TASK GOAL:
Beginning at the first line of the data, print each line exactly, stopping after the line that contains "LEASE APARTMENT".
::: DATA SECTION
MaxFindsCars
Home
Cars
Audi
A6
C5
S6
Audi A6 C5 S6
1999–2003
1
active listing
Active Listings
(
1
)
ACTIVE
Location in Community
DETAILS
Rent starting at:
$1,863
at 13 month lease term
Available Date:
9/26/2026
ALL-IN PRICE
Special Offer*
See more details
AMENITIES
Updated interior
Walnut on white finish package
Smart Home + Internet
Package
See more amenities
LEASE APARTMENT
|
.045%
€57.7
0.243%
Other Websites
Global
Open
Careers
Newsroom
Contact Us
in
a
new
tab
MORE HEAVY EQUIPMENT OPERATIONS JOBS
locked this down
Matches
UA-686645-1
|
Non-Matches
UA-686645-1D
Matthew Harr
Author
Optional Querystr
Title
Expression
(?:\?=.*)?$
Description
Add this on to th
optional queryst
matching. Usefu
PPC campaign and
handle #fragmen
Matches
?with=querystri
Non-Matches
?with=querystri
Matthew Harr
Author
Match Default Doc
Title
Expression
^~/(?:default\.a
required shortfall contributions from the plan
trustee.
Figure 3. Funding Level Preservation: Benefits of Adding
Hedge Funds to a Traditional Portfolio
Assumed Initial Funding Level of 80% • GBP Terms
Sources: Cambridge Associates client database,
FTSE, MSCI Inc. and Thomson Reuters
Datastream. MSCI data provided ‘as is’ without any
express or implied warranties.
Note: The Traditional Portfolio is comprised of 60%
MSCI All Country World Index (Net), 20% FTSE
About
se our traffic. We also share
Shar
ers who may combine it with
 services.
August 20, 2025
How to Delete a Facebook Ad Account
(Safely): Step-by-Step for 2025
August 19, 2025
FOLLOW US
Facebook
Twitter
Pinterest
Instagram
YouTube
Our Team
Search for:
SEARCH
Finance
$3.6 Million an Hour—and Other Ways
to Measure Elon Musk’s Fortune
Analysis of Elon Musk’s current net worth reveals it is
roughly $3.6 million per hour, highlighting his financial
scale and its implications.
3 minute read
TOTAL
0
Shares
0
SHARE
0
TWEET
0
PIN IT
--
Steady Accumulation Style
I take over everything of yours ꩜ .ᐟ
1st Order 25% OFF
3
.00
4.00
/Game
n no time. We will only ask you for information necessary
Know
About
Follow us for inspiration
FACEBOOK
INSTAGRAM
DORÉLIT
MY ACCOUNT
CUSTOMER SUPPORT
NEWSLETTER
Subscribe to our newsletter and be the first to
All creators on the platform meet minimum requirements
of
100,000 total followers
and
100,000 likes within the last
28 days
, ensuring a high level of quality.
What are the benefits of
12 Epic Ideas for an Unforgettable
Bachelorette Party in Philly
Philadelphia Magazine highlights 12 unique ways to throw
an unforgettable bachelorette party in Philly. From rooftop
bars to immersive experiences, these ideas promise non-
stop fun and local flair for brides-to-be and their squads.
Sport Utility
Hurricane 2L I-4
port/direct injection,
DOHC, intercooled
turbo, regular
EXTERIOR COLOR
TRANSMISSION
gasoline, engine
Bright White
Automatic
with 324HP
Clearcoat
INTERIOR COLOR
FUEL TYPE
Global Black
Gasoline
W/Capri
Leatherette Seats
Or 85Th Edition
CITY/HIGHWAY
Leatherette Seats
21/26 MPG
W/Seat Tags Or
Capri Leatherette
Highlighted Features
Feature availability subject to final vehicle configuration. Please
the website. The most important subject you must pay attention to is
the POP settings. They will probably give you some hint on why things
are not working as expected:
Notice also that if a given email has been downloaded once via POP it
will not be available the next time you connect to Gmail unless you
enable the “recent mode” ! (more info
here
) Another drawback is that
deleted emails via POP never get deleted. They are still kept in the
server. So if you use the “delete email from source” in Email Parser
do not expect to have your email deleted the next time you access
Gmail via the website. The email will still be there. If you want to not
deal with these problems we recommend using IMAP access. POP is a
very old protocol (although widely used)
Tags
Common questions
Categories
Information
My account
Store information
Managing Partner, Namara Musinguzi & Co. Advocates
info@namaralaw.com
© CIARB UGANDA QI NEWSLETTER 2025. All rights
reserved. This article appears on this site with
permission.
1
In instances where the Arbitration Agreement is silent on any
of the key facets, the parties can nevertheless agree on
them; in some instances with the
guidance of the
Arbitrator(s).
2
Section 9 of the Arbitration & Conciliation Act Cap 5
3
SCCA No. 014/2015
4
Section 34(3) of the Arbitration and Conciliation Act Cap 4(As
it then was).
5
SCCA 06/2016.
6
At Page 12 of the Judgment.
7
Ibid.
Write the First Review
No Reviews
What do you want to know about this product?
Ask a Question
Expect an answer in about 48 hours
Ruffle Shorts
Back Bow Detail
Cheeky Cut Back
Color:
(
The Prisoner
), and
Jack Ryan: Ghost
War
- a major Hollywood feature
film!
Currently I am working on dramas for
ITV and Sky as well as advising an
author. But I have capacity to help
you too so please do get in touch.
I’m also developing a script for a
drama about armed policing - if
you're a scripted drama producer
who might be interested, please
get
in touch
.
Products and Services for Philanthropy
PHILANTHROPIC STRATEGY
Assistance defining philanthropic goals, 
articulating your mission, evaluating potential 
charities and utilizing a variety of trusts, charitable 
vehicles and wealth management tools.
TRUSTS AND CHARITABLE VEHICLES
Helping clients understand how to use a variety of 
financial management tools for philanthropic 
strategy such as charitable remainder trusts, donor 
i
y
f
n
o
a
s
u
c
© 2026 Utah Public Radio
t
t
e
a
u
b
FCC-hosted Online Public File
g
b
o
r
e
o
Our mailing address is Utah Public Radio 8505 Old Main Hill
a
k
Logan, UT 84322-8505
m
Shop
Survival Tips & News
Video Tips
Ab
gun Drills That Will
::::::
RESULT FOR THIS EXERCISE:
MaxFindsCars
Home
Cars
Audi
A6
C5
S6
Audi A6 C5 S6
1999–2003
1
active listing
Active Listings
(
1
)
ACTIVE
Location in Community
DETAILS
Rent starting at:
$1,863
at 13 month lease term
Available Date:
9/26/2026
ALL-IN PRICE
Special Offer*
See more details
AMENITIES
Updated interior
Walnut on white finish package
Smart Home + Internet
Package
See more amenities
LEASE APARTMENT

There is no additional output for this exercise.